It appears that most of the times, rad, indus and zn are the most influential linear separators for the clusters.

Super-Bonus

Instructions

Run the code below for the (scaled) train data that you used to fit the LDA. The code creates a matrix product, which is a projection of the data points.

# Use old train set that was analysed above
model_predictors <- train %>% select(-crime_quant)

# LDA model
lda.fit <- MASS::lda(crime_quant ~ ., data = train)

# Check the dimensions
dim(model_predictors)
## [1] 404  13
dim(lda.fit$scaling)
## [1] 13  3
# Matrix multiplication
matrix_product <- (as.matrix(model_predictors) %*% lda.fit$scaling) %>%
  data.frame()

Next, install and access the plotly package. Create a 3D plot (cool!) of the columns of the matrix product using the code below. Adjust the code: add argument color as a argument in the plot_ly() function. Set the color to be the crime classes of the train set. Draw another 3D plot where the color is defined by the clusters of the k-means. How do the plots differ? Are there any similarities? (0-3 points to compensate any loss of points from the above exercises)

Let’s first do the interactive 3D plot as crime quartile as the response variable.
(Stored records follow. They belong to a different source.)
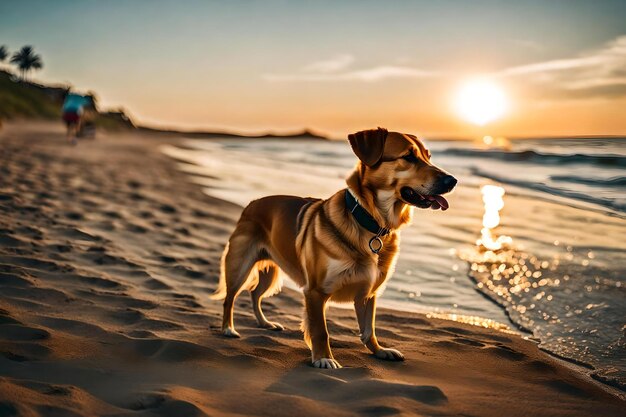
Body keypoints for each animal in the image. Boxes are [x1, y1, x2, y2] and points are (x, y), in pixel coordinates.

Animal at [212, 127, 456, 368]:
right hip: (239, 266)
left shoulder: (368, 293)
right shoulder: (315, 292)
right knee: (229, 298)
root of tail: (252, 203)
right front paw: (324, 358)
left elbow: (369, 329)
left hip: (271, 271)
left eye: (428, 157)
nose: (452, 180)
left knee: (255, 293)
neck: (370, 222)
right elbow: (321, 331)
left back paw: (265, 323)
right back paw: (228, 329)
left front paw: (379, 350)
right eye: (409, 156)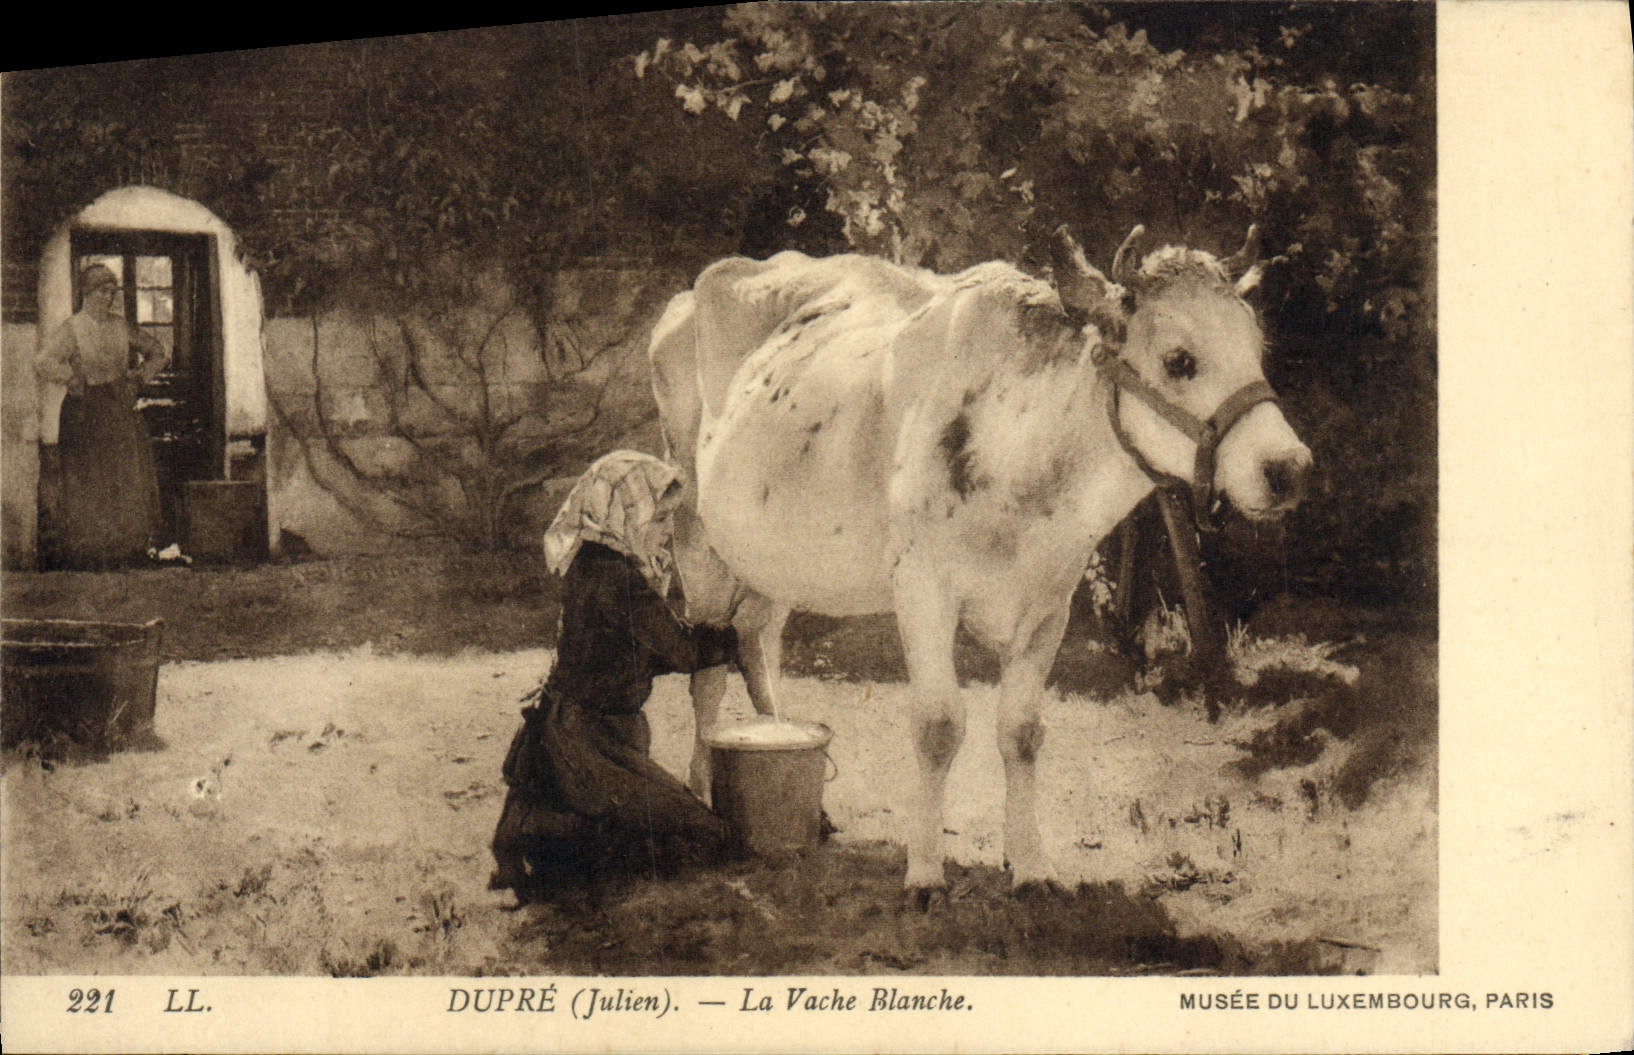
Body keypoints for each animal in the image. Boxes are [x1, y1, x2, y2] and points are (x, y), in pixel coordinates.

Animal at [649, 226, 1312, 899]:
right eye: (1180, 360)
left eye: (1257, 350)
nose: (1289, 467)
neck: (1023, 458)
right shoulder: (922, 590)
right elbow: (938, 726)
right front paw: (924, 871)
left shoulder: (1050, 604)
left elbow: (1022, 731)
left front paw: (1031, 864)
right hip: (697, 540)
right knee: (708, 673)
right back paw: (704, 789)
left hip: (773, 560)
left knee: (759, 650)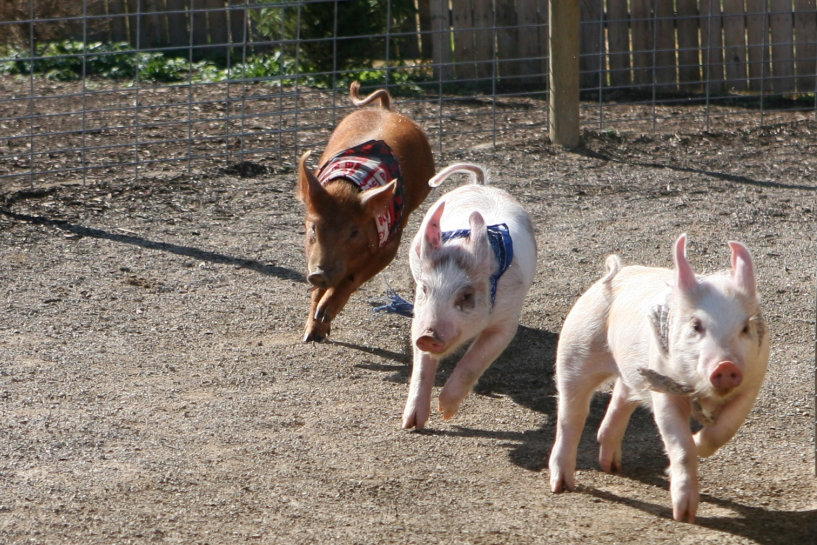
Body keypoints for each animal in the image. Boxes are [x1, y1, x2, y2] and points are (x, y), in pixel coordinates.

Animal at [294, 82, 434, 340]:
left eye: (354, 232)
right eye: (313, 227)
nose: (319, 273)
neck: (346, 187)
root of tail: (386, 110)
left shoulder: (389, 245)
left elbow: (352, 277)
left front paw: (324, 316)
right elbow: (318, 289)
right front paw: (311, 335)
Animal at [400, 163, 536, 430]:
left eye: (466, 295)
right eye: (425, 289)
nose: (428, 337)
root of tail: (481, 184)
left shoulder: (507, 320)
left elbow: (473, 361)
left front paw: (446, 413)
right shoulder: (419, 317)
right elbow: (421, 367)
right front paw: (411, 425)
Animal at [548, 235, 764, 524]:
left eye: (745, 328)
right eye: (696, 326)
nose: (726, 366)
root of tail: (613, 275)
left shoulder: (752, 383)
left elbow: (724, 430)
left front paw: (695, 444)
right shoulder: (663, 386)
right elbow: (680, 445)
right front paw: (683, 515)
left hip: (632, 371)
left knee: (621, 396)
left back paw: (612, 466)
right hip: (574, 350)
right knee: (571, 416)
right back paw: (562, 486)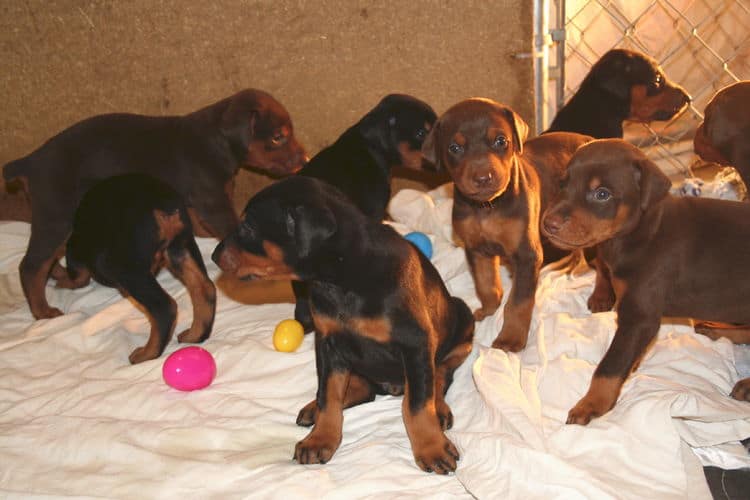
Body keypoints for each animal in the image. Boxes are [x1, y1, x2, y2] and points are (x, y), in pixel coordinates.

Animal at [424, 97, 592, 352]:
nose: (483, 178)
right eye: (455, 148)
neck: (487, 208)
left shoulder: (527, 255)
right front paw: (488, 311)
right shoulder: (476, 249)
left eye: (501, 141)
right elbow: (486, 285)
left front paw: (510, 339)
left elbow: (518, 304)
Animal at [544, 139, 750, 424]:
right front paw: (634, 363)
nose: (548, 223)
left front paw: (592, 403)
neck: (640, 232)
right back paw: (717, 331)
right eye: (563, 183)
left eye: (602, 194)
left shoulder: (639, 315)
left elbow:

# Crime quartile as the response variable
plotly::plot_ly(
  x = matrix_product$LD1,
  y = matrix_product$LD2,
  z = matrix_product$LD3,
  type = 'scatter3d',
  mode = 'markers',
  color = train$crime_quant,
  colors = c("orange", "orangered", "purple", "dodgerblue2")
) %>%
  plotly::layout(
    font = list(color = 'white'),
    title = 'Crime quartile as the response variable',
    scene = list(
      xaxis = list(title = 'LD1'),
      yaxis = list(title = 'LD2'),
      zaxis = list(title = 'LD3')
    ),
    paper_bgcolor = backg
  )

Then let’s change the response variable to K-mean clusters obtained earlier in this assignment.

# Join
km_data <- train %>%
  rownames_to_column("id") %>%
  left_join(
    boston_z %>% rownames_to_column("id") %>% select(id, cluster),
    by = "id"
  ) %>% select(-id)
  
# K-mean cluster as the response variable
plotly::plot_ly(
  x = matrix_product$LD1,
  y = matrix_product$LD2,
  z = matrix_product$LD3,
  type = 'scatter3d',
  mode = 'markers',
  color = km_data$cluster,
  colors = c("orange", "orangered", "purple", "dodgerblue2")
) %>%
  plotly::layout(
    font = list(color = 'white'),
    title = 'K-mean cluster as the response variable',
    scene = list(
      xaxis = list(title = 'LD1'),
      yaxis = list(title = 'LD2'),
      zaxis = list(title = 'LD3')
    ),
    paper_bgcolor = backg
  )

The 3D plots seem almost identical irrespective of the grouping (color) variable (Crime quartile or K-mean clusters). There are only minor differences, such as a couple of blue dots in the purple cluster when using K-mean clusters to define colors. Fascinating!! The only possible explanation for the strikingly similar color patterns is that the crim variable is an important linear separator for the clusters and/or is intercorrelated to various other variables in the dataset.

# Run time
end.time <- Sys.time()
elapsed.time <- (end.time - start.time) %>% round()
elapsed.time
## Time difference of 27 secs